The Advantages of Marriage
Marriage wins over living together in terms of relationship costs and benefits. The permanence of marriage encourage emotional investment by partners; thus increasing security in their union. Cohabiters have a higher likelihood of engaging in infidelity compared to a married couple since they view their sexual relationships as temporary. Living together also affects the emotional development of children because of the high risks of divorce. During break-up children pay economic and emotional price, and sometimes there is a high chance of child abuse, when children live without both parents. Similarly, married women are less likely than cohabiting women to suffer sexual and physical abuse. In terms of financial management, married couples are better off than cohabiting partners. Married couples utilize budgets and spending plans to monitor the use of finances.
Furthermore, cohabiters and married couples gain emotional benefits from their association; however, the benefits are lost during break-ups and divorce with equal emotional cost. The foremost reason for living together and marriage is love and sex. The two forms of relationship satisfy the objective, even, though; cohabiters tend to enjoy worse sex lives than married couples. Marriage and cohabitation involve intimate partners sharing a single household; thus, they pool resources together, there is a gender-based division of labor, as well as, sexual exclusivity. Both people living together and married people are in solemn relationships since they are all sure of and know the people they are living together. Both cohabiting and married partners are in close relationships, and thus incorporates sexual intimacy.
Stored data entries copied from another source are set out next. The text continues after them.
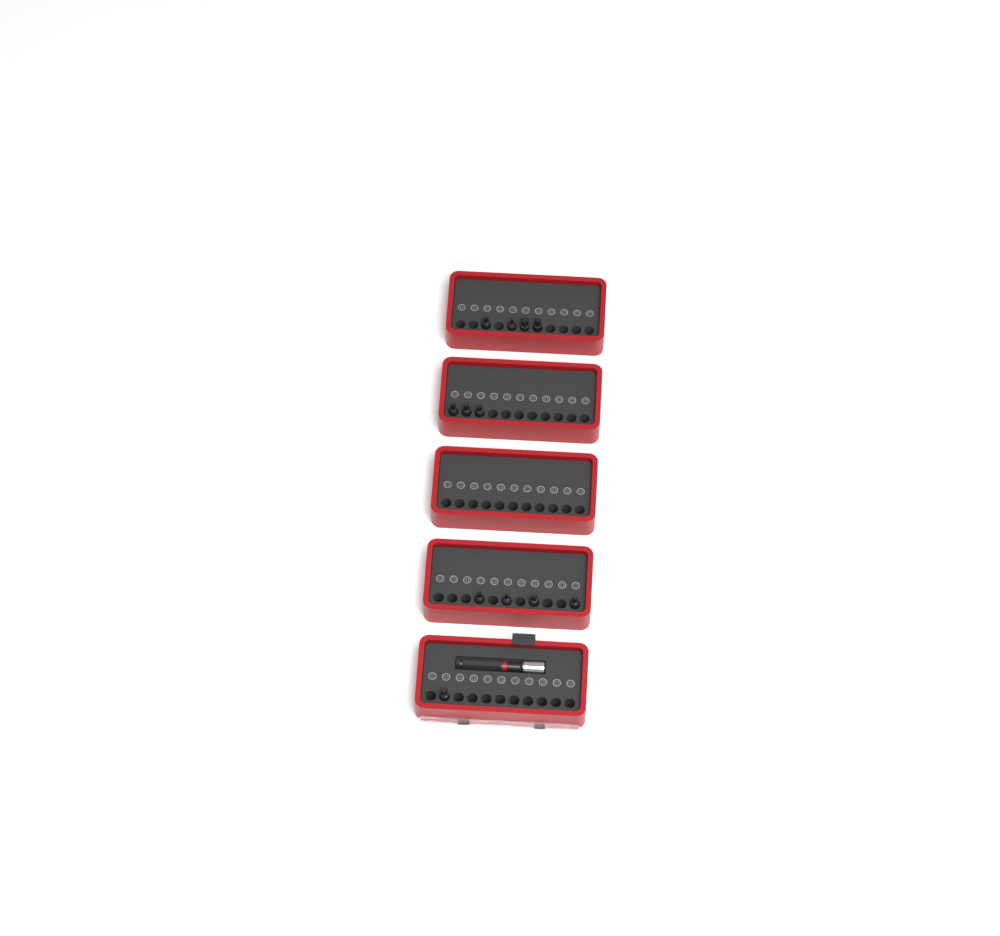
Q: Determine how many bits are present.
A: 12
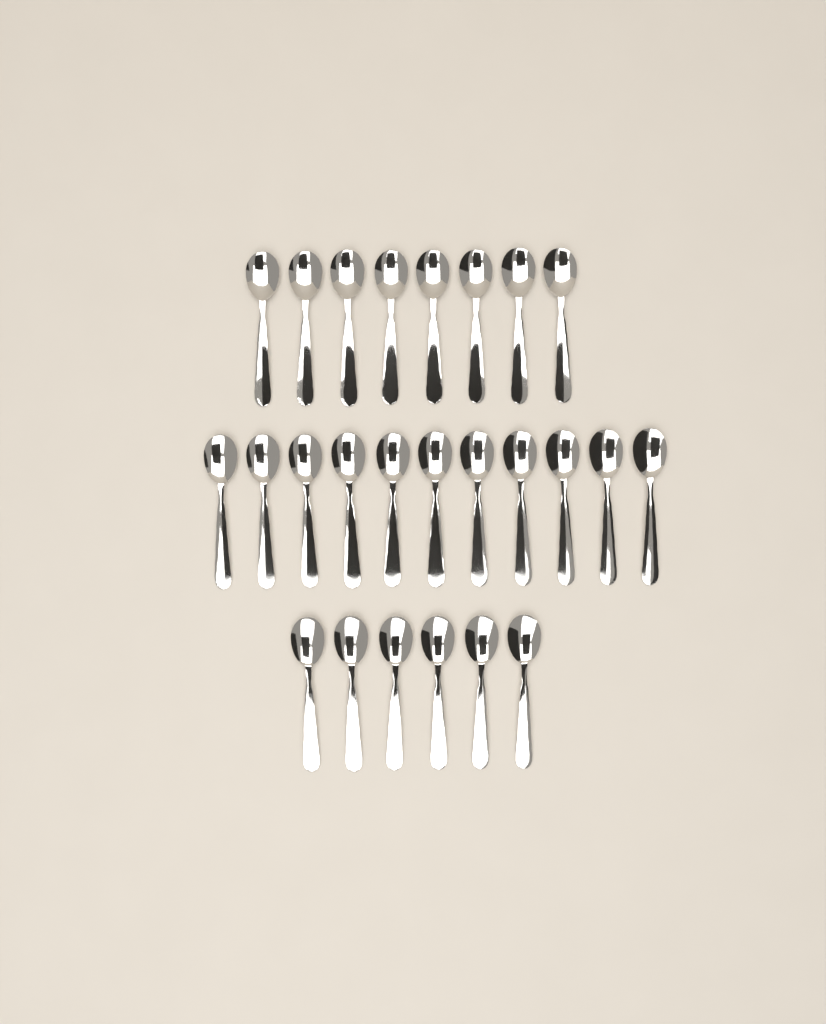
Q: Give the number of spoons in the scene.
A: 25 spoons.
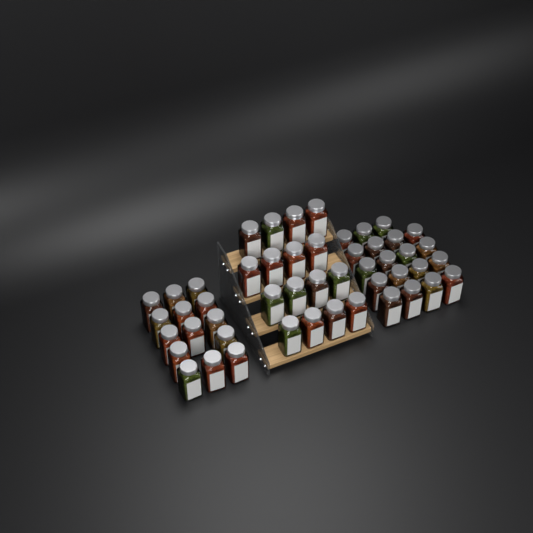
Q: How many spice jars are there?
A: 49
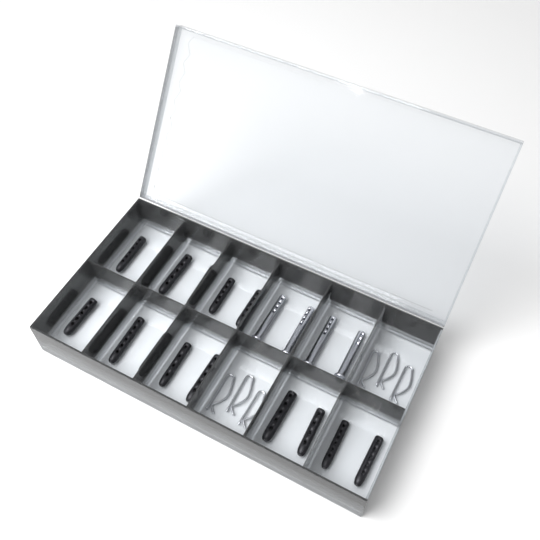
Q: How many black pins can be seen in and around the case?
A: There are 16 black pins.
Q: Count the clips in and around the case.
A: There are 6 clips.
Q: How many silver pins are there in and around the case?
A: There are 4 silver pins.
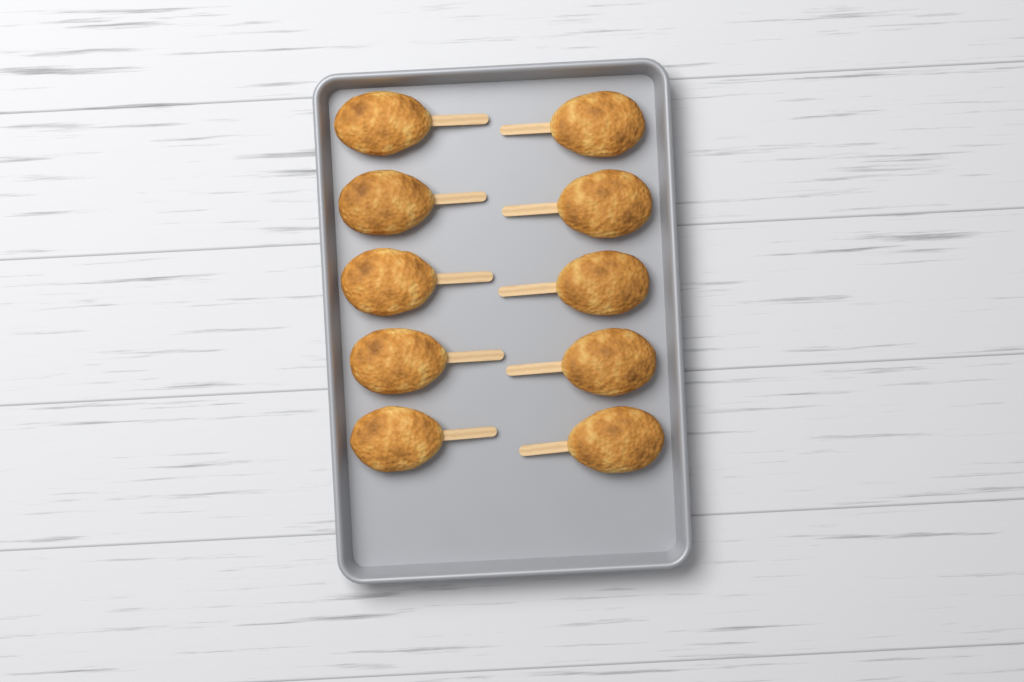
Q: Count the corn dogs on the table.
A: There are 10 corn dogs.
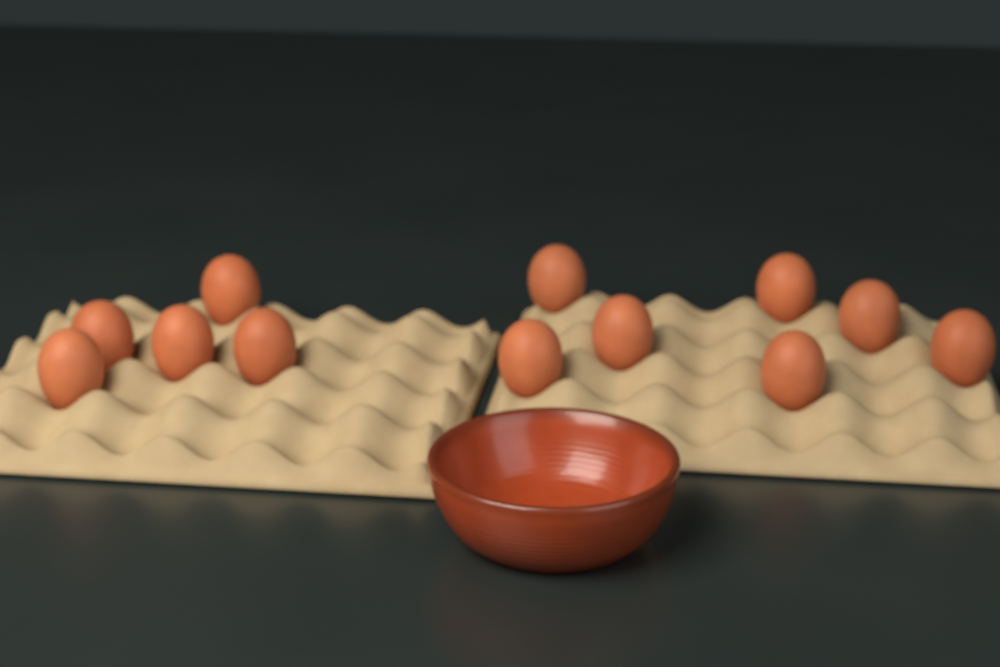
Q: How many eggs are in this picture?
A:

In a nutshell, marriage benefits husband, wife and their children more than cohabitation. Cohabitation provides less of the benefits and rewards that are available in a committed and strong marriage. When individuals are married rather than cohabiting, they are better off to gain personal wealth, physical health, and emotional health. Cohabitation is becoming more popular among the young adults; though, it has numerous costs than benefits. Cohabitation does not guarantee happiness and stability that is purported in an intimate relationship.
In the current world, young adults dream of the stable and satisfying marriages; however, they are nervous about their capability to attain them. These fears can only be solved through counseling and pre-marriage education, but not cohabitation. Cohabitation cannot be regarded as the best alternative of marriage, though it appears attractive and reasonable. Cohabitation fails in fulfillment of their promise compared to marriage. Communities, countries and organizations should prop up marriage culture; this is because the benefits of marriage are attractive and rewarding. Young adults should resist the cultural shift and development, as well as weigh the benefits of each option. The costs of cohabitation are evident and affect both couples and children.
- Diduck, Alison. Marriage and cohabitation. Aldershot, Hampshire, England: Ashgate, 2008. Print.
- Waite, Linda J., and Maggie Gallagher. The case for marriage: why married people are happier, healthier, and better off financially. New York, NY: Doubleday, 2000. Print.